> **Your goal**:
Reproduce word for word the part of the material that runs from its first line through the line containing "scientific name: Achatia distincta", including that line, and output nothing else.

[start of Dataset extract]

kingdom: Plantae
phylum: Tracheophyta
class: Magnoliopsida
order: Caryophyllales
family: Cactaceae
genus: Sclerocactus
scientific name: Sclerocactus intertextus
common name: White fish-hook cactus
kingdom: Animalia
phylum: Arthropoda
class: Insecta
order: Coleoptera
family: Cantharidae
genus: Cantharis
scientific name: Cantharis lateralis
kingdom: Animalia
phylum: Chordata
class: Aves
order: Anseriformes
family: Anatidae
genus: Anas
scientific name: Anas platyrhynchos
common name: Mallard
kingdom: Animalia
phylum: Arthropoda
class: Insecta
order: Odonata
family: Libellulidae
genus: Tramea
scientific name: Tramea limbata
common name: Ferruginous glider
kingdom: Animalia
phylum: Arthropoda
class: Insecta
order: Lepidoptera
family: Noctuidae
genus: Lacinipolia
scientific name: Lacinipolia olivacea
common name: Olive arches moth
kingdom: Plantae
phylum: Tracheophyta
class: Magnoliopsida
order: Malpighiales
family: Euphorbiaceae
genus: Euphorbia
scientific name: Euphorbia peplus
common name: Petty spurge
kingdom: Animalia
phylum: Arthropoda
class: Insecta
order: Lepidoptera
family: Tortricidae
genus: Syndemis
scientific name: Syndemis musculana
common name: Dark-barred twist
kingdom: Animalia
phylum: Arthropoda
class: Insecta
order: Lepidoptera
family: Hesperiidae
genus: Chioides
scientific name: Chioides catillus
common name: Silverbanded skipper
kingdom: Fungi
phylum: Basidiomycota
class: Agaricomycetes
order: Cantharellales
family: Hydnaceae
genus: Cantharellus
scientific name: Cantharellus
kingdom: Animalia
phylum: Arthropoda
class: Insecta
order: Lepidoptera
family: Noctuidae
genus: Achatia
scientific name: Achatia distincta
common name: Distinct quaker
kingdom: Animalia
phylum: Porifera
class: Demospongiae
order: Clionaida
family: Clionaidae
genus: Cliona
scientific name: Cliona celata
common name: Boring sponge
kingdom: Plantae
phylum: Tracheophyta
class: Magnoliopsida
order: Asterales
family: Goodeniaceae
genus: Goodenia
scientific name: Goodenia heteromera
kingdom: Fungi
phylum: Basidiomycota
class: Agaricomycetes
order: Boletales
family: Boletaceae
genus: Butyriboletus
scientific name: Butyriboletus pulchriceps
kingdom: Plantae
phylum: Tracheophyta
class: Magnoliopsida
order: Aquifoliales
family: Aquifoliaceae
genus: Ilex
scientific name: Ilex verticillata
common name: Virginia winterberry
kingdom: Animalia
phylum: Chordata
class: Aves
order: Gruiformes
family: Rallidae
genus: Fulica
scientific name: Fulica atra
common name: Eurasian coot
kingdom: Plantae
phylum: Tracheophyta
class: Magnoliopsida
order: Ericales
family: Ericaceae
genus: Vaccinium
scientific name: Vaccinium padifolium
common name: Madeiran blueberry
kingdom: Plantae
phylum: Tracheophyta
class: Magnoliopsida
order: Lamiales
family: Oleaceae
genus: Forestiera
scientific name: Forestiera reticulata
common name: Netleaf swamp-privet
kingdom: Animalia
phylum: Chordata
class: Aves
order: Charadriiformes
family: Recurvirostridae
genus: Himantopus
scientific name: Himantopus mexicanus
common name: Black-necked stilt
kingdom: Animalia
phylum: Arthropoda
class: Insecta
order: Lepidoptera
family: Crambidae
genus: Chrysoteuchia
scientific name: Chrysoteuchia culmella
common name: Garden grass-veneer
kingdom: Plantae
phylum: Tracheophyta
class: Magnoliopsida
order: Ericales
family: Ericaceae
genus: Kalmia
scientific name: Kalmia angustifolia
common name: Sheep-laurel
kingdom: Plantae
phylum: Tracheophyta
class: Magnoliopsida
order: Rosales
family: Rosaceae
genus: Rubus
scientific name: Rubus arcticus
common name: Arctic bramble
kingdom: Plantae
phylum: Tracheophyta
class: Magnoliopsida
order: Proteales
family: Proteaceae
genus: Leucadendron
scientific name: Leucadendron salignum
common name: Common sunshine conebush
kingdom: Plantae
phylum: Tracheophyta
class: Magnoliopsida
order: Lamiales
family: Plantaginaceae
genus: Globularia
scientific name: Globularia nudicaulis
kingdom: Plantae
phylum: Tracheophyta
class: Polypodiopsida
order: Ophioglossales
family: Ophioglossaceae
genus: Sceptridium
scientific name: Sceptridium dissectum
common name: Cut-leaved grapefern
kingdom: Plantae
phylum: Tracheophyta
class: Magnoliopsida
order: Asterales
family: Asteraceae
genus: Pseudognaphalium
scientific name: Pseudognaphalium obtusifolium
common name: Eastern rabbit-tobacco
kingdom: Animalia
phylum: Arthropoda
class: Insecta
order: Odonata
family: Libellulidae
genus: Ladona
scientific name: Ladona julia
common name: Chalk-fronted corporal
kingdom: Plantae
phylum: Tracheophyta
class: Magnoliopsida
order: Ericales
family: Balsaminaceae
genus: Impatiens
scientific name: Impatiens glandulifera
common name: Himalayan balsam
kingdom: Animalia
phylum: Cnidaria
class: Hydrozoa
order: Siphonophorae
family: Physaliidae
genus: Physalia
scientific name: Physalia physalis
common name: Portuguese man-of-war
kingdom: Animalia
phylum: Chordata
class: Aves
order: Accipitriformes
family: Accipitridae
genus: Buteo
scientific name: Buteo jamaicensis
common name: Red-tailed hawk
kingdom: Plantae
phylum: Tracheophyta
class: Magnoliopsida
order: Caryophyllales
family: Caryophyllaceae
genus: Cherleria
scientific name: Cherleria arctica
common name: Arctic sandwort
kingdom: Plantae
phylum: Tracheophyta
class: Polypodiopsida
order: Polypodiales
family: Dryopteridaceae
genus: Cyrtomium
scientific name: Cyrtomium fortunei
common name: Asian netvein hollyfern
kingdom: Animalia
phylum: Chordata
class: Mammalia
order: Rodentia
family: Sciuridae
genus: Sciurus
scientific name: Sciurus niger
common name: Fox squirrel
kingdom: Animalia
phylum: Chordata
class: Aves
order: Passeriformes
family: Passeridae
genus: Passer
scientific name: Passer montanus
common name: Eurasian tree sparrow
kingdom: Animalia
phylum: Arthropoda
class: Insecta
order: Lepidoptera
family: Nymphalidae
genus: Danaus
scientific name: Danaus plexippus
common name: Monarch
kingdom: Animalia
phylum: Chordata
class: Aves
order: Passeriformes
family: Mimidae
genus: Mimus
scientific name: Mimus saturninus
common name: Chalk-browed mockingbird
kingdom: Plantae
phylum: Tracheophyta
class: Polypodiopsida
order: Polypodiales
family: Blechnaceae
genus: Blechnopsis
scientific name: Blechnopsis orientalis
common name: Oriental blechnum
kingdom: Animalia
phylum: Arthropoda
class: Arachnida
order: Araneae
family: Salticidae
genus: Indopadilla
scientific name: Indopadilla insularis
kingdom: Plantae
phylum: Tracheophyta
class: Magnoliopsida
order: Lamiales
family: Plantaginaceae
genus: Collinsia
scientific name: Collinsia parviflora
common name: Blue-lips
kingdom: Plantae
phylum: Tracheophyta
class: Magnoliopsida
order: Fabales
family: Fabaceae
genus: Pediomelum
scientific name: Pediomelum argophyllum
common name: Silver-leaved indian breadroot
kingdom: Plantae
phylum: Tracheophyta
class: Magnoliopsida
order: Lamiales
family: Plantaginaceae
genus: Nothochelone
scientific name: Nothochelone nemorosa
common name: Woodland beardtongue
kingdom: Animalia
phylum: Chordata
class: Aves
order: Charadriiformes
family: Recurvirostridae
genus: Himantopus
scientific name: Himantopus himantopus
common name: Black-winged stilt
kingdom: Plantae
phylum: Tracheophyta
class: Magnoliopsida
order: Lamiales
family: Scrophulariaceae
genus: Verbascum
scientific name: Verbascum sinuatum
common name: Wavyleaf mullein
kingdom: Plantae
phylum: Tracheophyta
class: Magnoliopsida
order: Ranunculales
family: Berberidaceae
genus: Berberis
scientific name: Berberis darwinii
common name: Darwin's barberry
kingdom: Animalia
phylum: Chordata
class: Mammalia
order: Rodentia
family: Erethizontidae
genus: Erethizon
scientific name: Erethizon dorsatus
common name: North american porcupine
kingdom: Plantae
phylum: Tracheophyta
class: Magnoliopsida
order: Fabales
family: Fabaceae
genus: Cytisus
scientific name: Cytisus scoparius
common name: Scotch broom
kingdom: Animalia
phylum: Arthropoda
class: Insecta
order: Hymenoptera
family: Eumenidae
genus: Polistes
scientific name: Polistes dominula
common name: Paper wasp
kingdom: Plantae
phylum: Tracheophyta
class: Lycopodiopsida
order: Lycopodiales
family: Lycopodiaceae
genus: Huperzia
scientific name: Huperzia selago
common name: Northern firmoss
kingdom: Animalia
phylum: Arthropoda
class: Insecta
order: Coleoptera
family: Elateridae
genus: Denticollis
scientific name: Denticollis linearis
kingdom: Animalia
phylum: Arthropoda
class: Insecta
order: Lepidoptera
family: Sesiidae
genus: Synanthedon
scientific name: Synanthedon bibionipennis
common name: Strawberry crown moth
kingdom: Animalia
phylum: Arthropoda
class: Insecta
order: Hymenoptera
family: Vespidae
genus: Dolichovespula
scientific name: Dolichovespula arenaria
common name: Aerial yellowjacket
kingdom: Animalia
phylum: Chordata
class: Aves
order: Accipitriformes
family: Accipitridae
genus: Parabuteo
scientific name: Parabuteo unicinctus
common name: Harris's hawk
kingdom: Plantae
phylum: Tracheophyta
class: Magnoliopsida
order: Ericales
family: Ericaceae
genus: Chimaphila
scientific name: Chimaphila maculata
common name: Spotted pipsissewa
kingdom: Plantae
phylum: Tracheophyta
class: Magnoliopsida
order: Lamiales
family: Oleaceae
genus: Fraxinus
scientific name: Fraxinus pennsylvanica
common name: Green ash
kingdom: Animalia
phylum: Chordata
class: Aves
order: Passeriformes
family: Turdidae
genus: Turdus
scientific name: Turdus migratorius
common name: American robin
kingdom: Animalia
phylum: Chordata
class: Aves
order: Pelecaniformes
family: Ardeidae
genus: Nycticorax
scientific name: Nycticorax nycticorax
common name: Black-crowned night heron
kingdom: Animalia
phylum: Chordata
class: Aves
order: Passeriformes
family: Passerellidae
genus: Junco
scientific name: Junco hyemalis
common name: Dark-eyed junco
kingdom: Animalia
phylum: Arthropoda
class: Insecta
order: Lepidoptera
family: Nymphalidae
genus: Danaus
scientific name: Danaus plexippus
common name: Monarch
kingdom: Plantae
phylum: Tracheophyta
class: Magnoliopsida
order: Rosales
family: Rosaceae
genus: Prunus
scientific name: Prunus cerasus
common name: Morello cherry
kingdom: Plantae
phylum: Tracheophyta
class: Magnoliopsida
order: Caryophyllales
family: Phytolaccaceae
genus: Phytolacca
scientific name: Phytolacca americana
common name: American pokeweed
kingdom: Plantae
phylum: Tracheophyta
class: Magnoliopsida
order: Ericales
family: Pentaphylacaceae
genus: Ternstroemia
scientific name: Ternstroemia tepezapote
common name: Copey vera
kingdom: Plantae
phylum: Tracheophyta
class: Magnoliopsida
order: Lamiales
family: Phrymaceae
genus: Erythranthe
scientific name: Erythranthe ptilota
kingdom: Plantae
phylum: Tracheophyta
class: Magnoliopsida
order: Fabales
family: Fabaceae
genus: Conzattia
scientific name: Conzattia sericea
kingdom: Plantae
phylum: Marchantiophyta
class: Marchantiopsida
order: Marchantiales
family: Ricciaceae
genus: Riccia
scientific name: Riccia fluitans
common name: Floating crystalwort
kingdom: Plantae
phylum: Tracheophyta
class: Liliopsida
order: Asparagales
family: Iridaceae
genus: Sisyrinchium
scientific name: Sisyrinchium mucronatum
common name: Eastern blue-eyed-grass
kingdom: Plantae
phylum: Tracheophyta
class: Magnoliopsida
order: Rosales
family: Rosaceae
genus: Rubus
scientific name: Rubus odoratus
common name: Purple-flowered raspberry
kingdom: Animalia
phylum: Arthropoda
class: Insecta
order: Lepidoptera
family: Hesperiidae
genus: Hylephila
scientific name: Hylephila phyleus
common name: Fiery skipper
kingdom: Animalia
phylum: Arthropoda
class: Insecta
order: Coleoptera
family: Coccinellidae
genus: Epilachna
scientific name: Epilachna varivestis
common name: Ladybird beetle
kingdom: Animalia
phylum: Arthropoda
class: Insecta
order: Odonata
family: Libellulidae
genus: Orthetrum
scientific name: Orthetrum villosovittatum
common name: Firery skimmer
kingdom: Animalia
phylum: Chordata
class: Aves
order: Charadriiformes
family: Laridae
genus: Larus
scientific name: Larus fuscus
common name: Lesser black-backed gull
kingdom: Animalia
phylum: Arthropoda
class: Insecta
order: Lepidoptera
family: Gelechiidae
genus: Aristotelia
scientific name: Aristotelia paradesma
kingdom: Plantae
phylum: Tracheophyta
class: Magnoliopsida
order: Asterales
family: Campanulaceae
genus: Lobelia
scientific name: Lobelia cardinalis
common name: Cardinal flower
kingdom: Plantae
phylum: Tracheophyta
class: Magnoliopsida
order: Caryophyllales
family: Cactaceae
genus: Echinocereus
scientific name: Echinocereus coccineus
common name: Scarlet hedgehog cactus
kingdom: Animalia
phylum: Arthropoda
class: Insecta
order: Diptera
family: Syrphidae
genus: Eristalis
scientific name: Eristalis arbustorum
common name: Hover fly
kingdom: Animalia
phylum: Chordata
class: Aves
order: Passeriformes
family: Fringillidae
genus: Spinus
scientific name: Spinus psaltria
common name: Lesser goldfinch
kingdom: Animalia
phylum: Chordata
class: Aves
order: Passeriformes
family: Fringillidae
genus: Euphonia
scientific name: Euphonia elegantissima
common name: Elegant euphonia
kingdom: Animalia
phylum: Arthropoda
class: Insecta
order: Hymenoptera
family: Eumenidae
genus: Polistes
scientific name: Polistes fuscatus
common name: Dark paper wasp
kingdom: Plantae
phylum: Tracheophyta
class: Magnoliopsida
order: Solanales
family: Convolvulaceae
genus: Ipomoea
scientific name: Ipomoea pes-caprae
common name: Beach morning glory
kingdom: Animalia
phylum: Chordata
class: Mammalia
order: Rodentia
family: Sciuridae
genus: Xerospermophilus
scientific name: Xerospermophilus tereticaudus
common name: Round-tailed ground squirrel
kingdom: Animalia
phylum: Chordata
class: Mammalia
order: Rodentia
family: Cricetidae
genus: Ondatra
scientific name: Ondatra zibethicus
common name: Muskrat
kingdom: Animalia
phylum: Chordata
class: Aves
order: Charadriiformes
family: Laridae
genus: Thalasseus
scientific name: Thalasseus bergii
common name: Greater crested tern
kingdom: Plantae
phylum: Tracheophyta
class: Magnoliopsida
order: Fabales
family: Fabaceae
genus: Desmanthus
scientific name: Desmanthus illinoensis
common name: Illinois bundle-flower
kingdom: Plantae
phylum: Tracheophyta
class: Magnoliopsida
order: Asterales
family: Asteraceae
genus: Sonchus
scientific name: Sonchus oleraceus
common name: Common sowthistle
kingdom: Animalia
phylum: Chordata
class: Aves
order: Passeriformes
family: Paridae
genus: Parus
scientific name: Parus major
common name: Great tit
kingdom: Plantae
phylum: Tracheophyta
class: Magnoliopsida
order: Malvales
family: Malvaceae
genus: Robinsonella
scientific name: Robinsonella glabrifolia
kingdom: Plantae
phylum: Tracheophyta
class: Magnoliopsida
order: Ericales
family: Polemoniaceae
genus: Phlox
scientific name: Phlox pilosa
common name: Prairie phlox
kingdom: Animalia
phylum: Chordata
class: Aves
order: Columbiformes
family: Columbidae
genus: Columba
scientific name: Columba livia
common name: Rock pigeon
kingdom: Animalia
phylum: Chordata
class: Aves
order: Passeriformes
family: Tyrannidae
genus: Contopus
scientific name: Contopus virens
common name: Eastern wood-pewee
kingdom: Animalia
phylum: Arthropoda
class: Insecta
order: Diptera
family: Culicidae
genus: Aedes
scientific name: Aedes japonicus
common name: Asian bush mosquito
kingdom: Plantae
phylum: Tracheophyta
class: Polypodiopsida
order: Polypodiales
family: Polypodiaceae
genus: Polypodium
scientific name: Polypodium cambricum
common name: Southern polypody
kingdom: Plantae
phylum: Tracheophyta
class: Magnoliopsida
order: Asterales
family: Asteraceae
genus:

[end of Dataset extract]

> **Written solution**:
kingdom: Plantae
phylum: Tracheophyta
class: Magnoliopsida
order: Caryophyllales
family: Cactaceae
genus: Sclerocactus
scientific name: Sclerocactus intertextus
common name: White fish-hook cactus
kingdom: Animalia
phylum: Arthropoda
class: Insecta
order: Coleoptera
family: Cantharidae
genus: Cantharis
scientific name: Cantharis lateralis
kingdom: Animalia
phylum: Chordata
class: Aves
order: Anseriformes
family: Anatidae
genus: Anas
scientific name: Anas platyrhynchos
common name: Mallard
kingdom: Animalia
phylum: Arthropoda
class: Insecta
order: Odonata
family: Libellulidae
genus: Tramea
scientific name: Tramea limbata
common name: Ferruginous glider
kingdom: Animalia
phylum: Arthropoda
class: Insecta
order: Lepidoptera
family: Noctuidae
genus: Lacinipolia
scientific name: Lacinipolia olivacea
common name: Olive arches moth
kingdom: Plantae
phylum: Tracheophyta
class: Magnoliopsida
order: Malpighiales
family: Euphorbiaceae
genus: Euphorbia
scientific name: Euphorbia peplus
common name: Petty spurge
kingdom: Animalia
phylum: Arthropoda
class: Insecta
order: Lepidoptera
family: Tortricidae
genus: Syndemis
scientific name: Syndemis musculana
common name: Dark-barred twist
kingdom: Animalia
phylum: Arthropoda
class: Insecta
order: Lepidoptera
family: Hesperiidae
genus: Chioides
scientific name: Chioides catillus
common name: Silverbanded skipper
kingdom: Fungi
phylum: Basidiomycota
class: Agaricomycetes
order: Cantharellales
family: Hydnaceae
genus: Cantharellus
scientific name: Cantharellus
kingdom: Animalia
phylum: Arthropoda
class: Insecta
order: Lepidoptera
family: Noctuidae
genus: Achatia
scientific name: Achatia distincta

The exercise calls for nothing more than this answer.